Le mot du directeur

« Le policier agit comme il est formé.

Il faut donc le former comme il doit agir »

Servir la société et protéger le citoyen !

Tel est le difficile mais noble métier auquel l’Académie de police prépare les hommes et les femmes qui s’y engagent.

Aujourd’hui, les forces de police sont une nécessité. Notre environnement sociétal est caractérisé par des situations complexes et imprévisibles. Le policier est au cœur de la société, il est au cœur de notre société.

Pour être un bon policier, il faut certes acquérir des compétences professionnelles. Mais il ne suffit pas d’être un expert de la police judiciaire, de la police de proximité ou de police-secours, d’être un spécialiste du tir ou de la loi sur la circulation routière… Il faut d’abord être capable de s’adapter en toutes circonstances à chaque instant de la vie. Le futur policier doit, dès lors, acquérir les outils culturels indispensables à son intégration dans la société.

Aux côtés des savoir-faire dispensés au travers de l’instruction, le futur policier va alors recevoir tout au long de sa formation un savoir-être, une somme de valeurs qui ont pour nom la responsabilité individuelle, le courage, le sens du bien commun. En un mot, une véritable culture policière toute empreinte du sceau de la « réflaction », la réflexion avant l’action.

En revêtant pour la première fois son uniforme, l’aspirant policier, gendarme ou inspecteur choisit volontairement cette somme de valeurs qui vont influencer son action. Des valeurs qui, dès sa première heure à l’Académie, seront celles de l’aspirant.

Demain, la responsabilité du futur policier sera bien réelle. Car nos concitoyennes et concitoyens expriment une attente immense sur le rôle, la responsabilité et l’engagement des policiers au profit de leur sécurité.

Demain, le futur policier devra avoir la force de croire en ses convictions, de puiser dans les valeurs choisies et acceptées, la force d’agir avec proportionnalité, la force enfin de rester humain dans toutes les circonstances.

Demain, le futur policier entrera dans les rangs d’un Corps constitué. Un corps au sein duquel les principes sont toujours les mêmes : la loyauté et la militarité.

La loyauté envers sa hiérarchie n’est pas un acte de compromission : elle doit s’exprimer naturellement, avec fierté et cohésion.

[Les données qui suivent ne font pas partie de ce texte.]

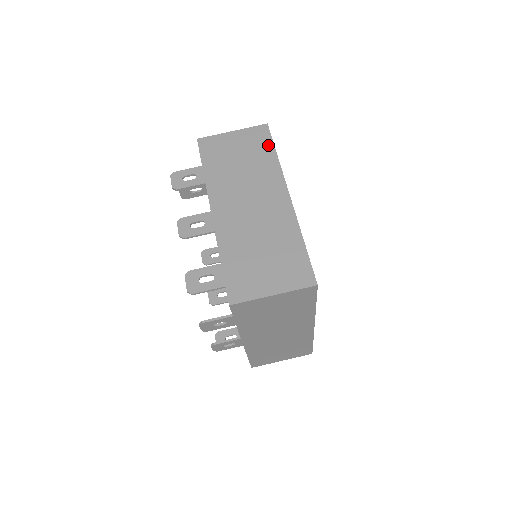
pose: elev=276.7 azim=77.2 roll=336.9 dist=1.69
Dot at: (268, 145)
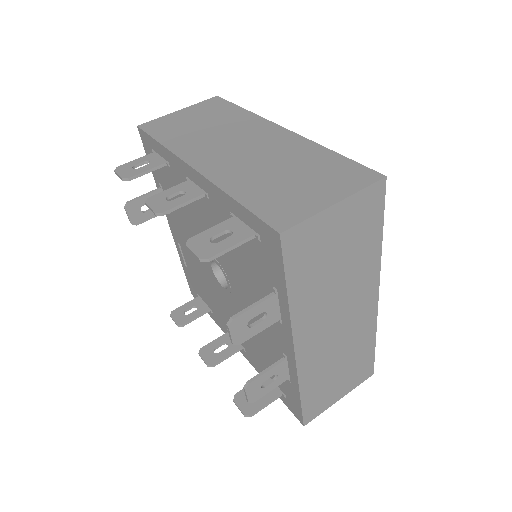
Dot at: (229, 106)
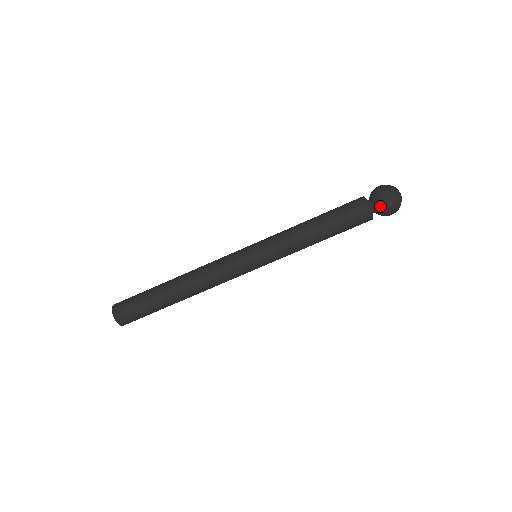
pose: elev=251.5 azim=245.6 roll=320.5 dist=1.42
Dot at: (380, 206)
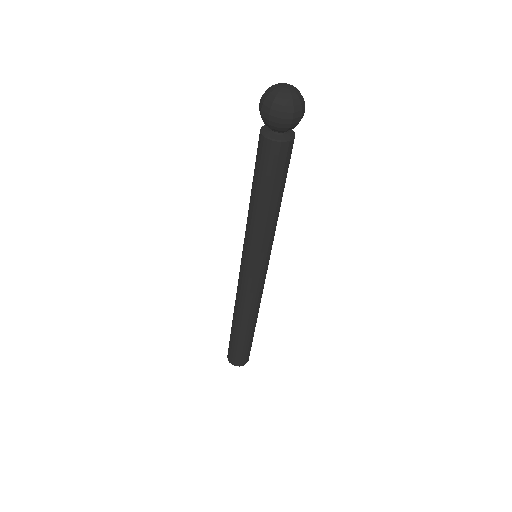
Dot at: (267, 124)
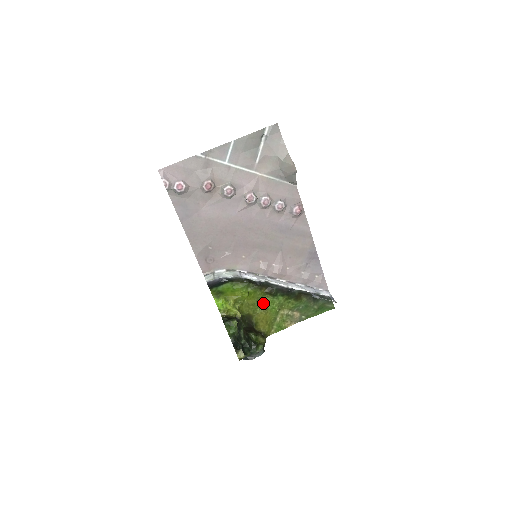
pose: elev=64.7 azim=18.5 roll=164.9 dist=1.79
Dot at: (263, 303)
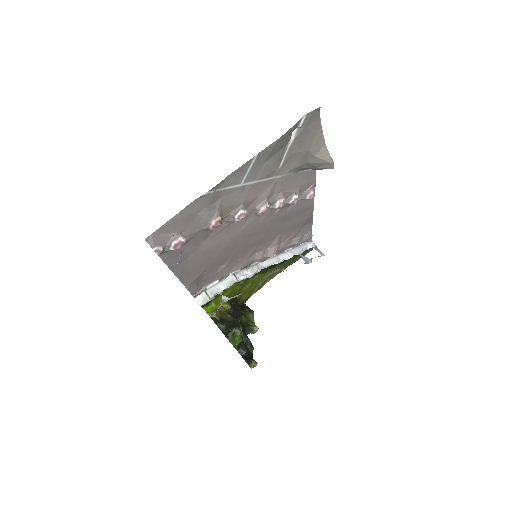
Dot at: (250, 282)
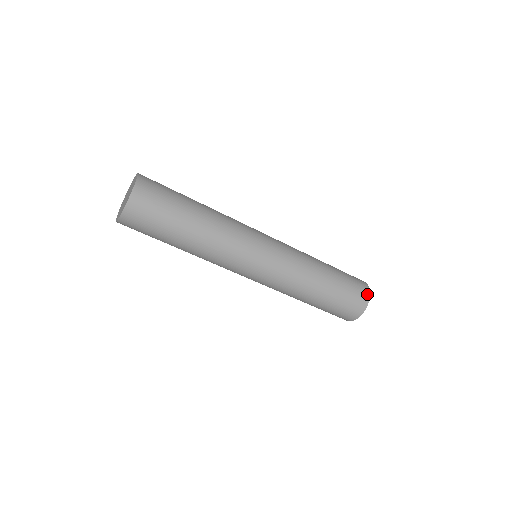
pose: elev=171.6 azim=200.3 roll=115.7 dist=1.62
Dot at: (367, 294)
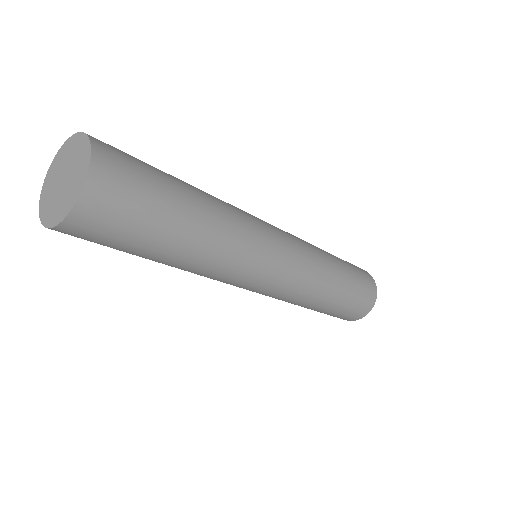
Dot at: (366, 272)
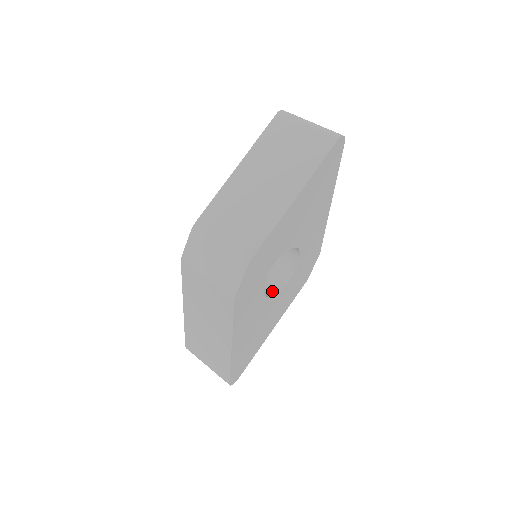
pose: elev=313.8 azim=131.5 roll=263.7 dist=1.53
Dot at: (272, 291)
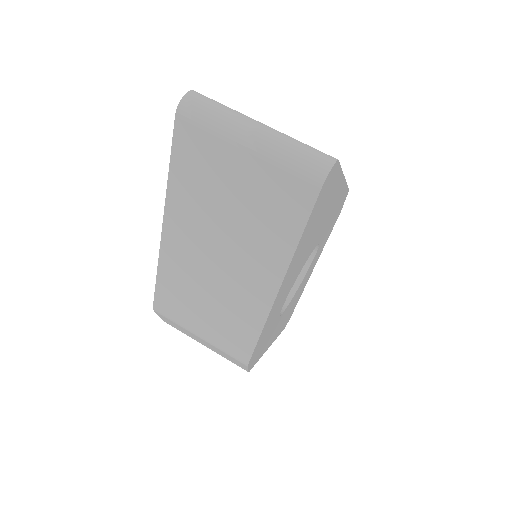
Dot at: occluded
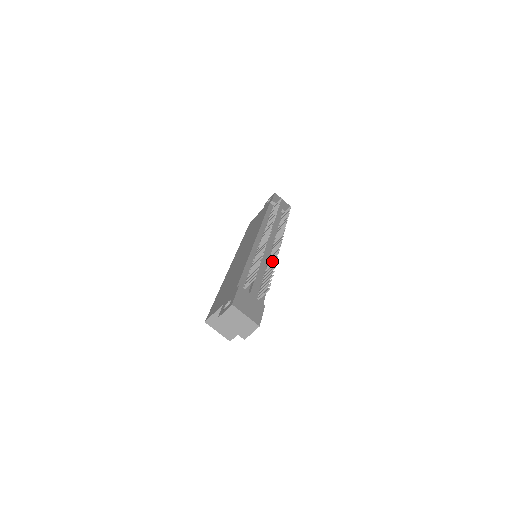
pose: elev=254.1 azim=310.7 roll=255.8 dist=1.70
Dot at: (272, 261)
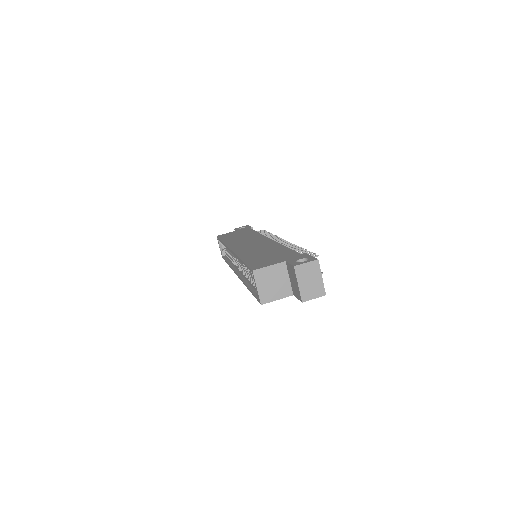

Quant à la militarité, elle est source de dévouement, de disponibilité, de cohésion et de robustesse. Il s’agit d’une posture morale qui fait que l’individu va plus loin dans le service des personnes et de la patrie.

Au terme de sa formation à l’Académie de police, l’aspirant policier, gendarme ou inspecteur connaîtra alors le comment de son métier. Mais bien davantage encore, il sera imprégné du pourquoi de son engagement : servir la société et protéger le citoyen.